8. Mme B épouse C a obtenu le bénéfice de l'aide juridictionnelle. Par suite, son avocat peut se prévaloir des dispositions des articles L. 761-1 du code de justice administrative et 37 de la loi du 10 juillet 1991. Il y a lieu, dans les circonstances de l'espèce, et sous réserve que Me Nunes, avocat de la requérante, renonce à percevoir la somme correspondant à la part contributive de l'État, de mettre à la charge de l'Etat le versement à Me Nunes de la somme de 1 100 euros.

DÉCIDE :

Article 1er : Il n'y a pas lieu de statuer sur la demande d'admission provisoire à l'aide juridictionnelle de Mme B épouse C.

Article 2 : Le jugement n°2213508 du 22 décembre 2022 du magistrat désigné par le président du tribunal administratif de Cergy-Pontoise en tant qu'il a rejeté le surplus de la demande de Mme B épouse C et l'arrêté du 4 octobre 2022 du préfet des Hauts-de-Seine sont annulés.

Article 3 : Il est enjoint au préfet des Hauts-de-Seine de réexaminer la situation de Mme B épouse C dans un délai de deux mois à compter de la notification du présent arrêt et de la munir, dans l'attente, d'une autorisation provisoire de séjour.

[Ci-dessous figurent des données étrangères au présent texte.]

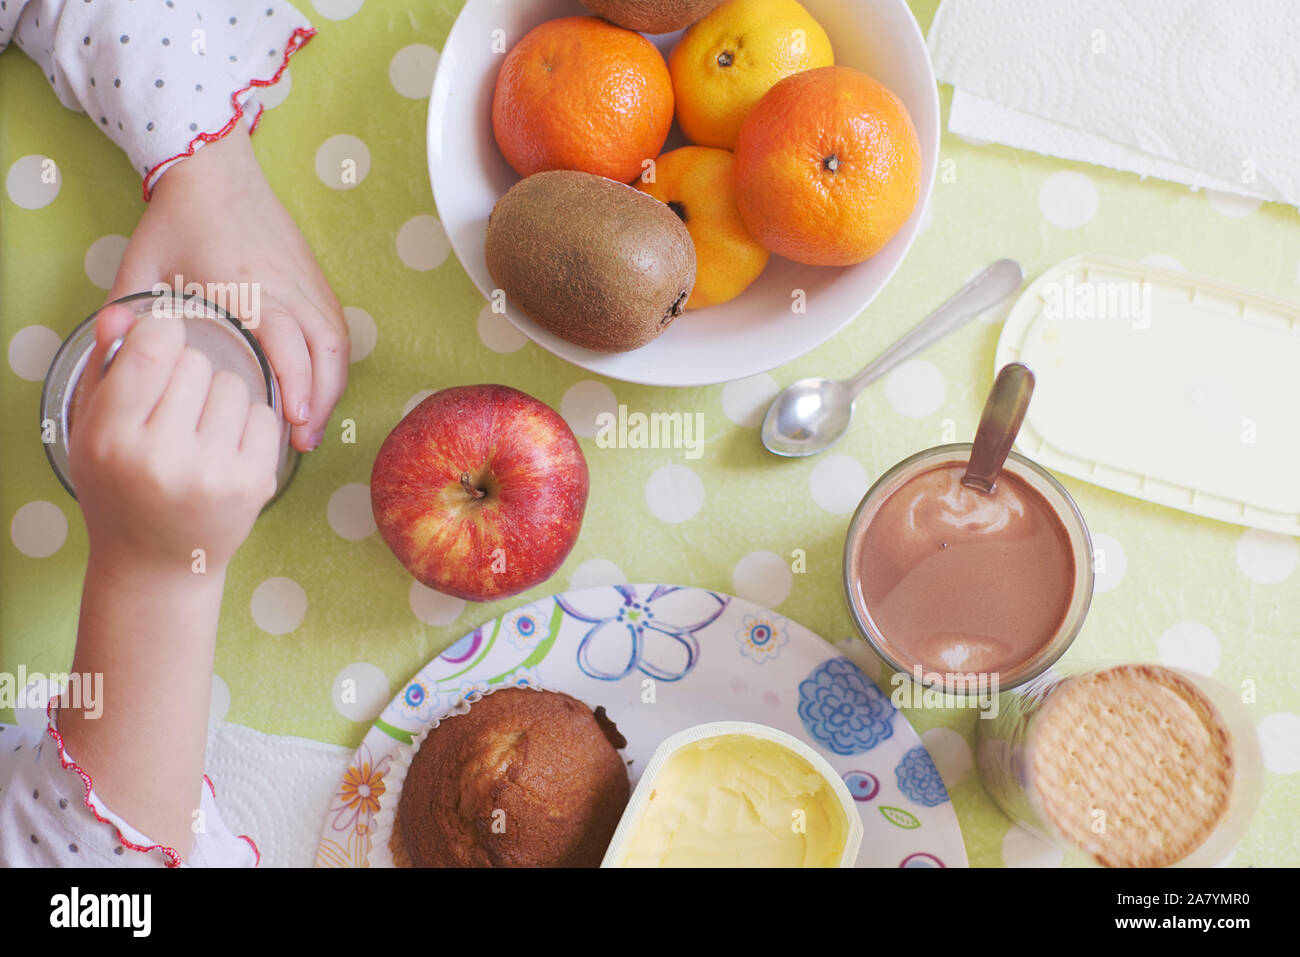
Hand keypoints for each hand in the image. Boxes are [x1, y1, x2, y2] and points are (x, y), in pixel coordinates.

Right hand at [68, 304, 280, 574]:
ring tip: (198, 429)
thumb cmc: (120, 485)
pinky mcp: (254, 484)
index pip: (153, 350)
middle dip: (188, 372)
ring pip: (234, 385)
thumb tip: (124, 312)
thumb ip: (107, 366)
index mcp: (112, 439)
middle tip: (173, 407)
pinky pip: (264, 415)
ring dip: (219, 396)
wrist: (156, 561)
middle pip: (196, 363)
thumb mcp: (94, 429)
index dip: (161, 333)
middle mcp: (162, 458)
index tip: (161, 344)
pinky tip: (224, 447)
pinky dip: (247, 423)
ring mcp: (213, 473)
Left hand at [106, 127, 348, 451]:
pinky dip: (333, 365)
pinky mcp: (316, 280)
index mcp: (245, 283)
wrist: (215, 170)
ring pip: (337, 343)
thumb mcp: (142, 267)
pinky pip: (336, 329)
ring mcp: (306, 282)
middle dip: (319, 400)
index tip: (290, 421)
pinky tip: (319, 389)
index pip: (285, 338)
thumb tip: (110, 363)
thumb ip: (126, 315)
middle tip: (302, 440)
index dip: (293, 383)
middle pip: (325, 350)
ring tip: (311, 424)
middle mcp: (286, 285)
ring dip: (330, 387)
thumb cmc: (178, 218)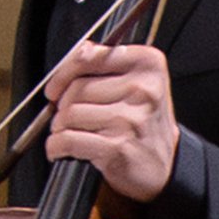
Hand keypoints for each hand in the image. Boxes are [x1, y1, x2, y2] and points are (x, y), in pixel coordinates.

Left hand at [42, 36, 180, 206]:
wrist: (163, 168)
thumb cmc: (145, 125)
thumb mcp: (139, 83)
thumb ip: (109, 63)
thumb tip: (81, 50)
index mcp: (148, 65)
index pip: (89, 56)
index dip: (64, 72)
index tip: (55, 86)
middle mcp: (143, 90)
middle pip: (76, 88)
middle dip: (62, 105)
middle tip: (66, 115)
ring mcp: (131, 119)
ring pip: (70, 114)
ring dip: (60, 127)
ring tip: (71, 132)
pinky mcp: (118, 147)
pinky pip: (68, 139)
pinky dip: (57, 145)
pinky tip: (62, 147)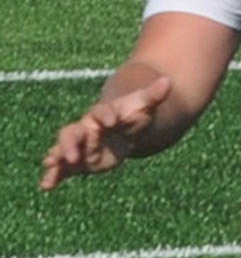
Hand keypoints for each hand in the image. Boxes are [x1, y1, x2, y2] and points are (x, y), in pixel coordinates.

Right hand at [39, 76, 170, 190]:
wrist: (124, 128)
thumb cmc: (133, 114)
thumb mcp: (145, 105)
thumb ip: (154, 95)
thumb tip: (168, 81)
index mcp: (102, 113)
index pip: (100, 113)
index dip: (105, 116)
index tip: (112, 121)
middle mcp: (86, 128)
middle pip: (72, 132)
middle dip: (71, 143)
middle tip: (72, 154)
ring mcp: (80, 145)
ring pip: (63, 149)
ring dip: (57, 157)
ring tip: (50, 166)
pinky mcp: (78, 161)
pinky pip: (63, 169)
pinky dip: (53, 176)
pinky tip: (45, 186)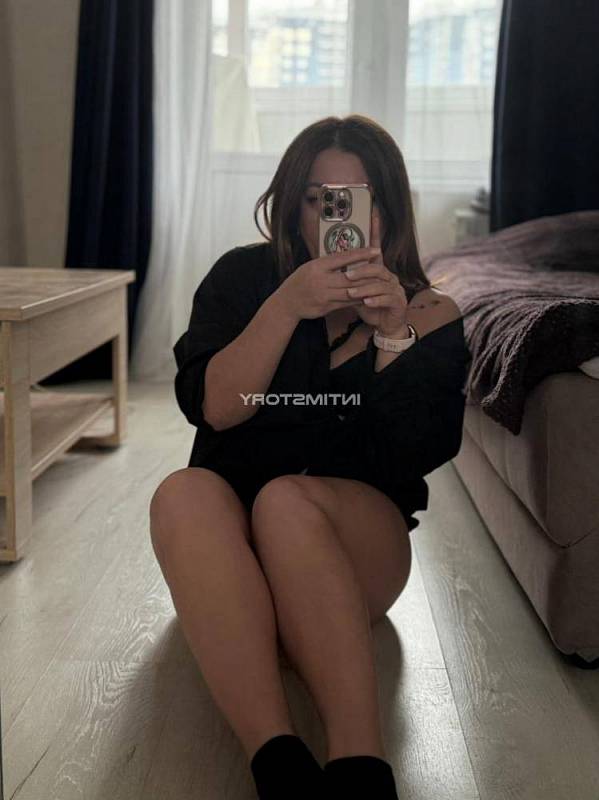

Article 4 : L'Etat versera à Me Nunes une somme de 1 100 euros en application des dispositions du deuxième alinéa de l'article 37 de la loi du 10 juillet 1991, sous réserve que Me Nunes renonce à percevoir la somme correspondant à la part contributive de l'Etat.

Article 5 : Le surplus des conclusions de la requête est rejeté.

Article 6 : Le présent arrêt sera notifié à Mme B épouse C, à Me Nunes, au ministre de l'intérieur et au préfet des Hauts-de-Seine.

Délibéré après l'audience du 1er octobre 2024, à laquelle siégeaient :

Mme Besson-Ledey, présidente,

M. de Miguel, premier conseiller,

Mme Liogier, première conseillère.

Rendu public par mise à disposition au greffe le 17 octobre 2024.

La rapporteure,

C. LiogierLa présidente,

L. Besson-Ledey

La greffière,

T. TollimLa République mande et ordonne au ministre de l'intérieur en ce qui le concerne ou à tous commissaires de justice à ce requis en ce qui concerne les voies de droit commun contre les parties privées, de pourvoir à l'exécution de la présente décision.